__Questions on the material__
1. Could you write out the part of the lamb-rearing text that begins with the words "All of the lamb" and ends with "eye on them.", changing "lambing shed" to "barn"?
2. Could you carry the text on lamb rearing further, picking up right after its final sentence?

__Reading passage__
- - -
A short insight into the end-to-end process of rearing and producing my meat.
All of the lamb destined for our freezer boxes is born, reared, slaughtered and butchered within 10 miles. Somewhat more sensible than the 11,000 miles that New Zealand lamb travels to get to our supermarket shelves…
Most of the lambs are born outside – for various reasons, including less likely spread of disease and instilling hardiness into the breeding flock – whilst those bearing three lambs or anyone that may require more attention are housed in the lambing shed. This year we’re due to start on the 22nd March – 145 days after the rams went out with the ewes.
From around 2-3 days of age the lambs that are born inside will be leaping around and going stir-crazy so they and their mums will be taken out into nearby fields so they can acclimatise whilst we can keep a close eye on them.
- - -
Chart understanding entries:
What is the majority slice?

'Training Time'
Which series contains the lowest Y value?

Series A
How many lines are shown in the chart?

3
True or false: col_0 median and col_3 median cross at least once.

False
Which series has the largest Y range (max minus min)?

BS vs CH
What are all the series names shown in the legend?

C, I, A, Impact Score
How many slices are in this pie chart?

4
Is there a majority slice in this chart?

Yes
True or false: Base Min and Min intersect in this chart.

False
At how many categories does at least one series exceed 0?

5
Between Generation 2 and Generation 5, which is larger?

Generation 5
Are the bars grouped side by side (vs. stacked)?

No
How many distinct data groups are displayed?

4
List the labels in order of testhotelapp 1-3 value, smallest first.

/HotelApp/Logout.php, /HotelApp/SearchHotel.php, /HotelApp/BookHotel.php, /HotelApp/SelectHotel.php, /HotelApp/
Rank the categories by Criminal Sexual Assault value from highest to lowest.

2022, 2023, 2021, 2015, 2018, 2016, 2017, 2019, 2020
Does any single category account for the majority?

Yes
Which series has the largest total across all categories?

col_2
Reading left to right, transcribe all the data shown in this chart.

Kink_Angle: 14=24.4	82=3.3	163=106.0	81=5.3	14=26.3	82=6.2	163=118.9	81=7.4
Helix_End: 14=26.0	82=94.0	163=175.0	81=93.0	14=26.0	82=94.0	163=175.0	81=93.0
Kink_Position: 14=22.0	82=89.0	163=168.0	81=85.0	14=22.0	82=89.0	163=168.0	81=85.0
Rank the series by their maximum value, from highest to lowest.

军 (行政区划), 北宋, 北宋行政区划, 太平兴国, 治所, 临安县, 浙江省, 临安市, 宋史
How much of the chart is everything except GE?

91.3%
- - -
__Answers to this exercise__
1.
All of the lamb destined for our freezer boxes is born, reared, slaughtered and butchered within 10 miles. Somewhat more sensible than the 11,000 miles that New Zealand lamb travels to get to our supermarket shelves…
Most of the lambs are born outside – for various reasons, including less likely spread of disease and instilling hardiness into the breeding flock – whilst those bearing three lambs or anyone that may require more attention are housed in the barn. This year we’re due to start on the 22nd March – 145 days after the rams went out with the ewes.
From around 2-3 days of age the lambs that are born inside will be leaping around and going stir-crazy so they and their mums will be taken out into nearby fields so they can acclimatise whilst we can keep a close eye on them.

2.
From the beginning of April until summer the ewes will keep their lambs under control and well-fed on milk, and at the beginning of August the lambs will be weaned from their mothers in order that they can get a well earned break before going back to the rams again in October. At weaning the fastest growing single-born lambs may be ready to sell as ‘new-season’ lamb. I should point out here that I am rearing entirely pasture reared meat, so my lambs are many weeks behind the supermarket new-season products. The smaller twin and triplet lambs will need growing on, possibly until the following spring depending on the weather and grass quality. Its at this point that they are termed ‘hoggets’ and in my opinion are the best for the table. It would be almost impossible to get this quality of meat in a supermarket as they are most interested in the fast turnaround of new-season lamb which is inevitably fed up on cereal based diets to fatten quickly. Hogget from my flock on the other hand is grown slowly, in no hurry. The meat is dark and has a complex flavour that needs time to develop. The Lleyn sheep I breed lend themselves well to this as they tend not to put too much fat down and consequently the meat is still lean.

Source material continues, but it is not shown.